Birds do it with spirals, scientists discover
Leigh Dayton, Science writer
December 11, 2004

BEES, bugs and butterflies do it, and now scientists know that birds do it, too.

"It" being the creation of a spiralling current of air to suck their wings up and generate lift.

According to a team of Dutch researchers, led by John Videler of Groningen and Leiden universities, birds use a specific part of their wing called the "hand-wing" in this "unconventional" way.

Previously, scientists believed birds kept aloft by using their wings as aerofoils, or arched structures, to force air to flow at different speeds above and below their wings.

But today, in the journal Science, Professor Videler and his colleagues report that the complex structure of bird wings allows them to combine both mechanisms in their aerial antics.

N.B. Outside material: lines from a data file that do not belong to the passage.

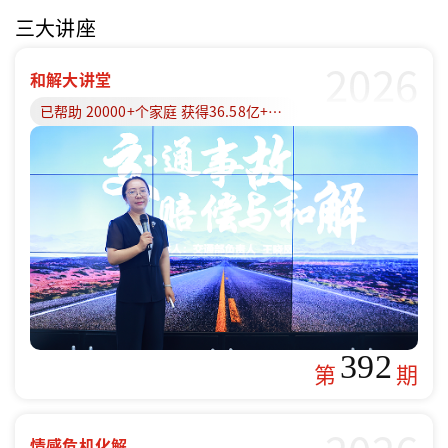
三大讲座
2026
和解大讲堂
已帮助 20000+个家庭 获得36.58亿+赔偿款
392
第
期
情感危机化解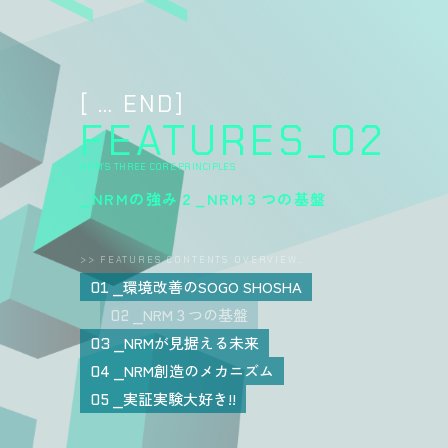
[
…
END]
FEATURES_02
NRM’S THREE CORE PRINCIPLES
_NRMの強み２_NRM３つの基盤
>> FEATURES CONTENTS OVERVIEW…
環境改善のSOGO SHOSHA
01
NRM３つの基盤
02
NRMが見据える未来
03
NRM創造のメカニズム
04
実証実験大好き!!
05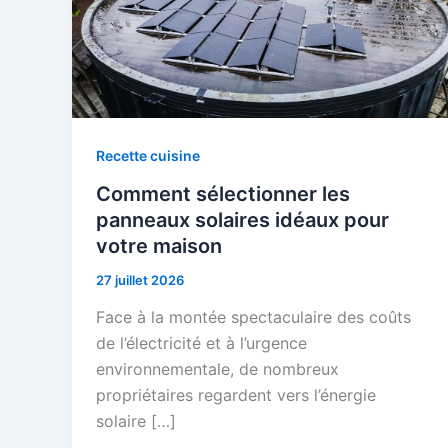
Recette cuisine
Comment sélectionner les
panneaux solaires idéaux pour
votre maison
27 juillet 2026
Face à la montée spectaculaire des coûts
de l’électricité et à l’urgence
environnementale, de nombreux
propriétaires regardent vers l’énergie
solaire […]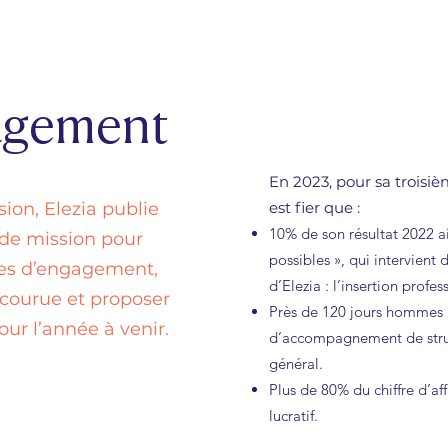
agement
En 2023, pour sa troisi
sion, Elezia publie
est fier que :
10% de son résultat 2022 ai
de mission pour
possibles », qui intervie
axes d’engagement,
d’Elezia : l’insertion profes
arcourue et proposer
Près de 120 jours hommes a
our l’année à venir.
d’accompagnement de struc
général.
Plus de 80% du chiffre d’af
lucratif.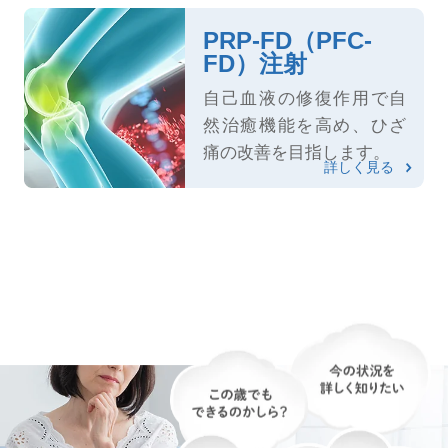
PRP-FD（PFC-
FD）注射
自己血液の修復作用で自
然治癒機能を高め、ひざ
痛の改善を目指します。
詳しく見る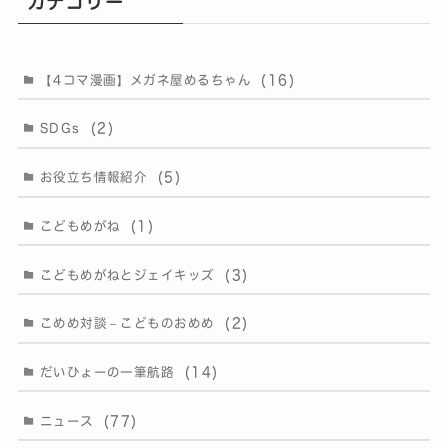
カテゴリー
(16)
【4コマ漫画】メガネ屋めるちゃん
(2)
SDGs
(5)
お役立ち情報紹介
(1)
こどもめがね
(3)
こどもめがねとジェイキッズ
(2)
こめめ対談－こどものおめめ
(14)
だいひょーの一筆航路
(77)
ニュース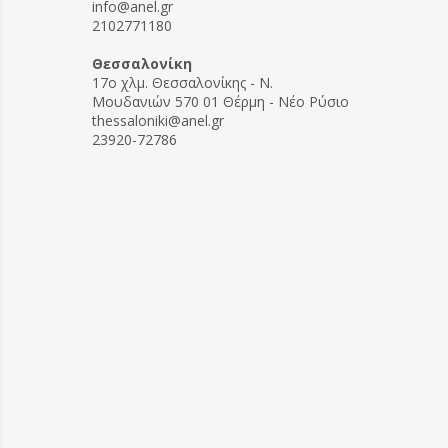
info@anel.gr
2102771180
Θεσσαλονίκη
17ο χλμ. Θεσσαλονίκης - Ν.
Μουδανιών 570 01 Θέρμη - Νέο Ρύσιο
thessaloniki@anel.gr
23920-72786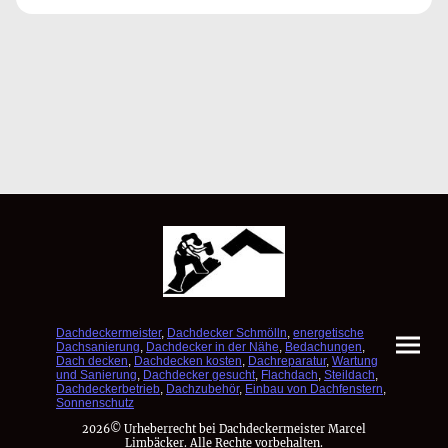
Dachdeckermeister
,
Dachdecker Schmölln
,
energetische
Dachsanierung
,
Dachdecker in der Nähe
,
Bedachungen
,
Dach decken
,
Dachdecken kosten
,
Dachreparatur
,
Wartung
und Sanierung
,
Dachdecker gesucht
,
Flachdach
,
Steildach
,
Dachdeckerbetrieb
,
Dachzubehör
,
Einbau von Dachfenstern
,
Sonnenschutz
2026© Urheberrecht bei Dachdeckermeister Marcel
Limbäcker. Alle Rechte vorbehalten.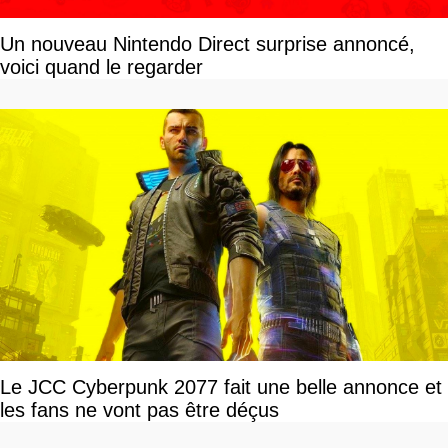
Un nouveau Nintendo Direct surprise annoncé,
voici quand le regarder
Le JCC Cyberpunk 2077 fait une belle annonce et
les fans ne vont pas être déçus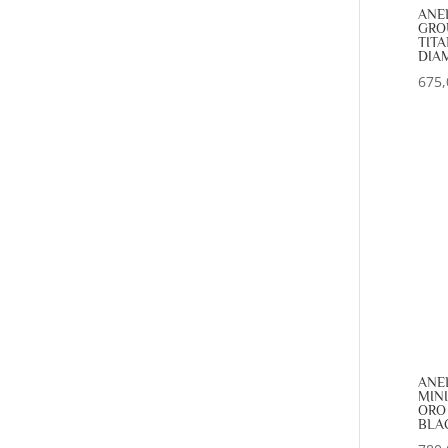
ANE
GRO
TITA
DIAM
675,
ANE
MINI
ORO 
BLAC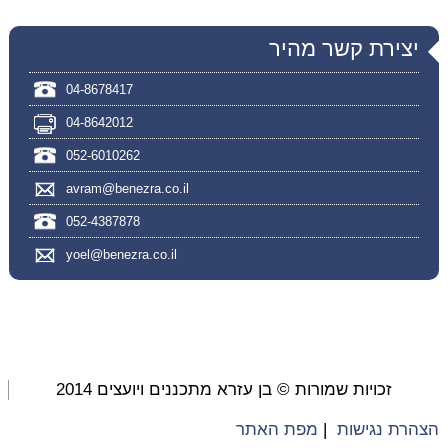
יצירת קשר מהיר
04-8678417
04-8642012
052-6010262
avram@benezra.co.il
052-4387878
yoel@benezra.co.il
זכויות שמורות © בן עזרא מתכננים ויועצים 2014
הצהרת נגישות
|
מפת האתר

In a second article in Science, Ulrike Muller and David Lentink of Wageningen University in the Netherlands note that engineers applied the same phenomenon of spiralling air, or "leading-edge vortices", to design fighter jets.

In 1996 biologists discovered that insects generate lift by producing leading-edge vortices which they control by rapidly beating their wings.

Until now, researchers had no way of studying how air flows around the wings of flying birds. Professor Videler's group side-stepped this limitation by building a model of the wings of swifts -- extremely agile fliers that catch insects in flight.

Because air and water flow the same way in some conditions, they "flew" the wings in a water tunnel, discovering that the vortex spirals out from the top of the wing toward the tip. Like a tornado, the air pressure inside the vortex is low, sucking the wing upward.